This commit was SVN r20627.
2009-02-24 17:17:33 +00:00

376 строки
15 KiB
C

/*
* Copyright (c) 2004-2007 The Trustees of Indiana University and Indiana
* University Research and Technology
* Corporation. All rights reserved.
* Copyright (c) 2004-2006 The University of Tennessee and The University
* of Tennessee Research Foundation. All rights
* reserved.
* Copyright (c) 2004-2005 High Performance Computing Center Stuttgart,
* University of Stuttgart. All rights reserved.
* Copyright (c) 2004-2005 The Regents of the University of California.
* All rights reserved.
* Copyright (c) 2008 Sun Microsystems, Inc. All rights reserved.
* $COPYRIGHT$
*
* Additional copyrights may follow
*
* $HEADER$
*/
#include "ompi_config.h"
#include "coll_tuned.h"
#include <stdio.h>
#include "mpi.h"
#include "ompi/communicator/communicator.h"
#include "opal/mca/base/mca_base_param.h"
#include "ompi/mca/coll/coll.h"
#include "ompi/mca/coll/base/base.h"
#include "coll_tuned.h"
#include "coll_tuned_topo.h"
#include "coll_tuned_dynamic_rules.h"
#include "coll_tuned_dynamic_file.h"
#include "coll_tuned_forced.h"
static int tuned_module_enable(mca_coll_base_module_t *module,
struct ompi_communicator_t *comm);
/*
* Initial query function that is invoked during MPI_INIT, allowing
* this component to disqualify itself if it doesn't support the
* required level of thread support.
*/
int ompi_coll_tuned_init_query(bool enable_progress_threads,
bool enable_mpi_threads)
{
/* Nothing to do */
return OMPI_SUCCESS;
}
/*
* Invoked when there's a new communicator that has been created.

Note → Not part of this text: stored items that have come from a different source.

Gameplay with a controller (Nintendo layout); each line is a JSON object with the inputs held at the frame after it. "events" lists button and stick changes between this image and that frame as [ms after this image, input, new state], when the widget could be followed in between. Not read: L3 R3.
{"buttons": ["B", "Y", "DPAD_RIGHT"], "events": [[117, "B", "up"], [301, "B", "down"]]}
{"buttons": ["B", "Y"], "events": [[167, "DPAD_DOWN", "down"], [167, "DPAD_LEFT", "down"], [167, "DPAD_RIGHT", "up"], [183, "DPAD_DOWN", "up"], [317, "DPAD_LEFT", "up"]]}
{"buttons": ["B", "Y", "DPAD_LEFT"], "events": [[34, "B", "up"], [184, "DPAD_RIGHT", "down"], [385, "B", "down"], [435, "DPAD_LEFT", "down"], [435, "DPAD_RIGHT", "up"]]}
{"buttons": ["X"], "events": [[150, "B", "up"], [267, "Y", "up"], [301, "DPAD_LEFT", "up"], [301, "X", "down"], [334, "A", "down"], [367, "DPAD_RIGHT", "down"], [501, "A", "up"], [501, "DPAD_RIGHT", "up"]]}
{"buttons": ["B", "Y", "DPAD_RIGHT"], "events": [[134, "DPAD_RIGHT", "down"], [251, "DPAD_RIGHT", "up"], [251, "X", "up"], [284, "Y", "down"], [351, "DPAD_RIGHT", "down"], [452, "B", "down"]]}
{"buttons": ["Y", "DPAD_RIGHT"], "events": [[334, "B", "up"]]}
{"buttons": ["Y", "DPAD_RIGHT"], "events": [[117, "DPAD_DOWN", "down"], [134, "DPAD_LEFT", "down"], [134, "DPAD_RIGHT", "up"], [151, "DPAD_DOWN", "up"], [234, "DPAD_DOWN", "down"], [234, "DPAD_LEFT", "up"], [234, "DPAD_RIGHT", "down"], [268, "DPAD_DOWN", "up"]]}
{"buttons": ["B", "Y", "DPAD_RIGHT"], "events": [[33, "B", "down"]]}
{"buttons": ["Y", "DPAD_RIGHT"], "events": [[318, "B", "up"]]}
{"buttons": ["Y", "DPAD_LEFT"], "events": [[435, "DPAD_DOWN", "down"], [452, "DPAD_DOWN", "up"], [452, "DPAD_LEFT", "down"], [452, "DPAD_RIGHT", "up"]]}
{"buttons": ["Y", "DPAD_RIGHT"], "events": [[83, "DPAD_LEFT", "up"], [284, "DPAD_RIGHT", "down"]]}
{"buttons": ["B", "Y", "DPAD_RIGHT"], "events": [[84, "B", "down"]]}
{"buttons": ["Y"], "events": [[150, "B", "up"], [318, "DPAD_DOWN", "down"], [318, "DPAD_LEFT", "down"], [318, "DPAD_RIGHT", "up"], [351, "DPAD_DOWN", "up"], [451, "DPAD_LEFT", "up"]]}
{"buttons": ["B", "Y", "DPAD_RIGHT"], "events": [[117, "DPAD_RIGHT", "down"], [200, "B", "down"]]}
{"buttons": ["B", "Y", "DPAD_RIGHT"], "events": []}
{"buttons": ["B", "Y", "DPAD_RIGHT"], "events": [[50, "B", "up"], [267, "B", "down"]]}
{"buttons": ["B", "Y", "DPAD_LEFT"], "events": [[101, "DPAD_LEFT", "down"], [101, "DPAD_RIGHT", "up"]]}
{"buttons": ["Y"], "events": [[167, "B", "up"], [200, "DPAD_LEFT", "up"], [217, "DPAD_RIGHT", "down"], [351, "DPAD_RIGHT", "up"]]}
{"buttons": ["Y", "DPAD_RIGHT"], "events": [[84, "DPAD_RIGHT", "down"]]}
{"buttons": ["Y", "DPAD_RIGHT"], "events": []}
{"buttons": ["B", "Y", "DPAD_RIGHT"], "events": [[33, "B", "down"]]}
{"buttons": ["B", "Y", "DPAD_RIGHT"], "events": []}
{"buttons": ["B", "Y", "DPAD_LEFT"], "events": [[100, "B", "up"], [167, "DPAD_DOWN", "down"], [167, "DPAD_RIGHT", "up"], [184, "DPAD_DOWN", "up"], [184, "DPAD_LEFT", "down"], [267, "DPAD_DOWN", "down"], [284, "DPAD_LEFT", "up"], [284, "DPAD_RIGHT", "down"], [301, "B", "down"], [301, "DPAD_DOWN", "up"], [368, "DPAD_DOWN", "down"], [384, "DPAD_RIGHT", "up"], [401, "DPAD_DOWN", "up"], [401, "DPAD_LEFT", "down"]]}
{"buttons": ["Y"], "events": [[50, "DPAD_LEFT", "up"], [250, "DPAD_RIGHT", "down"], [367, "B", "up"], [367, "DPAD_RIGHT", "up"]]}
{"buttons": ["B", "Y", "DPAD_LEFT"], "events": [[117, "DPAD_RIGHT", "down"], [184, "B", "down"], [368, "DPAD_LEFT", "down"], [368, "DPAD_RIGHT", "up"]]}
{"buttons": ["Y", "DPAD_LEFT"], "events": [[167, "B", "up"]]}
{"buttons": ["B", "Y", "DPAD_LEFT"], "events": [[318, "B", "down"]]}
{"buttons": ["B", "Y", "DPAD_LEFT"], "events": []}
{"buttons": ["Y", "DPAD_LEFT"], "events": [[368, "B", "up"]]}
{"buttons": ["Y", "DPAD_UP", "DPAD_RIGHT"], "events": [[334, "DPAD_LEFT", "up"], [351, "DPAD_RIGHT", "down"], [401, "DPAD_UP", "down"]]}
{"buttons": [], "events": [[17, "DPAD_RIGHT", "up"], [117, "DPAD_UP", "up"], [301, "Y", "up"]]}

* Look at the communicator and decide which set of functions and
* priority we want to return.
*/
mca_coll_base_module_t *
ompi_coll_tuned_comm_query(struct ompi_communicator_t *comm, int *priority)
{
mca_coll_tuned_module_t *tuned_module;
OPAL_OUTPUT((ompi_coll_tuned_stream, "coll:tuned:module_tuned query called"));
/**
* If it is inter-communicator and size is less than 2 we have specialized modules
* to handle the intra collective communications.
*/
if (OMPI_COMM_IS_INTRA(comm) && ompi_comm_size(comm) < 2) {
*priority = 0;
return NULL;
}
if (OMPI_COMM_IS_INTER(comm)) {
#if 0
if (ompi_coll_tuned_use_dynamic_rules) {
OPAL_OUTPUT((ompi_coll_tuned_stream,"coll:tuned:module_query using inter_dynamic"));
} else {
OPAL_OUTPUT((ompi_coll_tuned_stream,"coll:tuned:module_query using inter_fixed"));
}
#endif
/* tuned does not support inter-communicator yet */
*priority = 0;
return NULL;
}
tuned_module = OBJ_NEW(mca_coll_tuned_module_t);
if (NULL == tuned_module) return NULL;
*priority = ompi_coll_tuned_priority;
/*
* Choose whether to use [intra|inter] decision functions
* and if using fixed OR dynamic rule sets.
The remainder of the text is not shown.